Она переводит дыхание и двумя пальчиками утирает слюну в уголках губ.
— Кто же, ломаю я себе голову, может у извозчика играть на гармошке?.. Вы меня знаете, мадам Геня, у меня нет такой дурной привычки, чтобы совать нос в чужие окна. Но здесь… я просто не удержалась, глаза сами в окно полезли. И что же они видят? Не поверите! Яшкин мизинчик сидит, бедненький, на стуле и ремнями привязан к здоровенной гармошке. Как вам это нравится? Он уже и ребенка запряг, как свою клячу.

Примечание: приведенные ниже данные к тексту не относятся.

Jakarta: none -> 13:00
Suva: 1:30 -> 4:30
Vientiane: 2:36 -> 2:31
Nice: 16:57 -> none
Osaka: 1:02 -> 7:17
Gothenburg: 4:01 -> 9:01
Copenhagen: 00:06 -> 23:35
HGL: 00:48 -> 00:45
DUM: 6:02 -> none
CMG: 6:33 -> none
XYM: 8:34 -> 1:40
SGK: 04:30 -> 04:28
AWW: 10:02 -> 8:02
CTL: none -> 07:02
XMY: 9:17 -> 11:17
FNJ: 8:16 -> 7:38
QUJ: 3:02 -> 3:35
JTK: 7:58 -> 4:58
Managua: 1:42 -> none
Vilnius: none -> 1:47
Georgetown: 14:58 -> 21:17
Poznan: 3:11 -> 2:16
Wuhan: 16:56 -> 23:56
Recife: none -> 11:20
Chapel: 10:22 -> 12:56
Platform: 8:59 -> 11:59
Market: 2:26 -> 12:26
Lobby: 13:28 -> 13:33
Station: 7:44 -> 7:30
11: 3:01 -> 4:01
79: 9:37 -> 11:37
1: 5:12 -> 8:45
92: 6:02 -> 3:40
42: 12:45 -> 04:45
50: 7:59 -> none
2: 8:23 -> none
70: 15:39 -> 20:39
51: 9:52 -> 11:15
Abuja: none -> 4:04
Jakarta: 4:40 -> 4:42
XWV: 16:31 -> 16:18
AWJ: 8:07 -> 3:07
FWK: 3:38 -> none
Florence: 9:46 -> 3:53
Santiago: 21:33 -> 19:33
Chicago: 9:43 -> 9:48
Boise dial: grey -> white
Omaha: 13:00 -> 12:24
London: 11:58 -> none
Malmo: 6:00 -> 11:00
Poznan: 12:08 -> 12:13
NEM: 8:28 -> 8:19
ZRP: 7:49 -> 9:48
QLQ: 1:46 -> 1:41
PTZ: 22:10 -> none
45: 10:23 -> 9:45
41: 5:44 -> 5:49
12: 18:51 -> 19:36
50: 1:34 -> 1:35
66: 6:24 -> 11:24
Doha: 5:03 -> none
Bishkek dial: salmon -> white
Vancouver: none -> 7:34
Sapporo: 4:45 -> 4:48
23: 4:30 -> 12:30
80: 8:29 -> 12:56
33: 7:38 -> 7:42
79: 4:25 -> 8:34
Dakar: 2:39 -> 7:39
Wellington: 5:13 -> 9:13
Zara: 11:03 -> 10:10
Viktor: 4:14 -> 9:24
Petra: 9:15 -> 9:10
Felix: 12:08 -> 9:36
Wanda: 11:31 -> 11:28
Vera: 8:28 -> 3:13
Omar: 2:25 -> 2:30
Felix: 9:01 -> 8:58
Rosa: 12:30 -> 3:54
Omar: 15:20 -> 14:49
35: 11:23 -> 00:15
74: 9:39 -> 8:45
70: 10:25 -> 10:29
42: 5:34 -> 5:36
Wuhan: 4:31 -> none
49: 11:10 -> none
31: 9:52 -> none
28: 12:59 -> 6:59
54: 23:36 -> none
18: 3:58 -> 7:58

Тетя Рива всплескивает руками, словно сама впервые услышала то, о чем рассказывает.
— Представляете, мадам Геня? В прежние времена, при румынах, разве мог простой балагула позволить себе такую роскошь, чтобы учить детей музыке? Этот Яшка, говорю вам, не дурак: он таки обеспечит своему ребенку золотой кусочек хлеба с маслом…
И тетя Рива исчезает так же стремительно, как появилась.
Но ее слова еще долго отзываются эхом в доме, и, кажется, моя мама прислушивается к нему.
Проходит неделя, и однажды в двери «вставляется» длинный костлявый старик. Он садится на стул, а мне кажется, что он сложился, как складной метр. Старик протягивает худую руку и говорит:
— Мнем-мнем… меня зовут Федор Степанович… мнем-мнем.
Каждое произносимое слово, прежде чем выпустить его изо рта, Федор Степанович пробует на вкус своими тонкими губами.
— Мнем-мнем… мама твоя, мальчик, сказала… мнем-мнем… что ты хочешь играть на аккордеоне. Это… мнем-мнем… очень похвально.
Я растерянно оглядываюсь на маму, но она делает страшные глаза и тут же льстиво обращается к гостю:
— Ох, эти дети! Вчера умолял, а сегодня уже забыл… — и она вдруг краснеет.
— Вот и хорошо, что умолял… мнем-мнем… Так вот, юноша, прошу любить и жаловать. А вы, мадам… мнем-мнем… пока свободны. Мы сейчас с молодым человеком познакомимся поближе.
Я прихожу в ужас: во-первых, меня еще никто и никогда не называл юношей, а во-вторых, мама, кажется, и впрямь собирается оставить меня наедине со страшным незнакомцем. Ломая пальцы (признак сильного волнения), она исчезает в соседней комнате.
— Не бойтесь, юноша… мнем-мнем… это не больно. Я не доктор и в горло вам заглядывать не буду… А вот не изволите ли… мнем-мнем… спеть что-нибудь?
— А что? — я немного успокаиваюсь.
— Ну… мнем-мнем… что хотите. Ведь вы любите петь?
— Люблю. Вам какую — жалостную или веселую?
— Мнем-мнем… валяйте, голубчик, жалостную.
— Сейчас… только на стульчик стану.
И я «валяю»:
— Мнем… достаточно, — прерывает меня, усмехнувшись, Федор Степанович.